I clearly remember the last time I saw him. I was mostly detached from the scene and working at Movenpick in the BCE place. He strolled by with his signature walk and I quickly turned the other way, fearing what he might say if he saw me in a sell-out button-down shirt and tie, making an honest living working for the man. The conversation would have gone all Derek and Clive with the ironic laughs at my expense. “You prim-and-proper-c*nt… You look ridiculous, Jimmy J!” Yes, Alan coined my nickname too, originally “H20” but replaced by “Jimmy J” after he noticed a DJ by that name on a UK rave flyer.

And despite my eventual epiphanies, I’m still curious about him because there was a moment in time that I considered him to be a good friend. How is he now? What does he do for a living? Given that he’s now 50-years of age (and hopefully back in touch with reality) he certainly has his own demons of dual perspective to deal with.

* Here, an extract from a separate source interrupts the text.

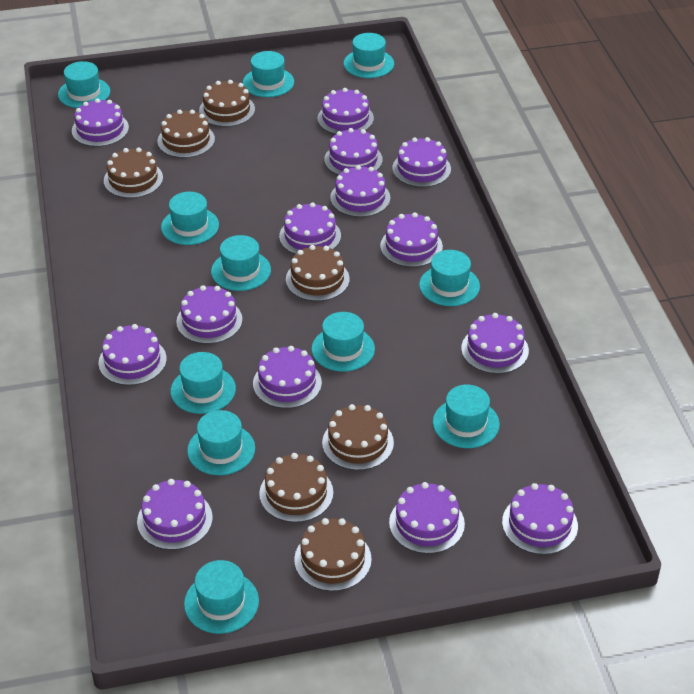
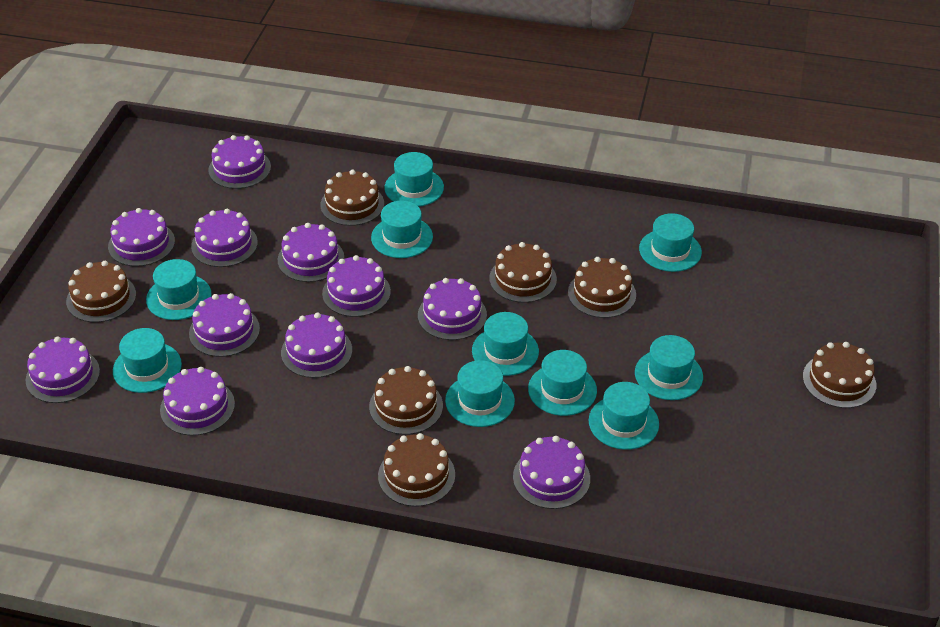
purple cake: 14 -> 11
turquoise hat: 11 -> 10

But the burning question still remains: Was he able to bring his coveted collection of mixtapes with him when he fled Canada? Alan was responsible for managing the 23 Hop booth tape deck during Exodus raves so he undoubtedly had the best archive of Toronto rave audio in existence. If the tapes weren’t seized when his apartment was raided, they may very well be in some part of West Sussex in England, either Littlehampton or Bognor Regis, where he’s currently rumoured to reside.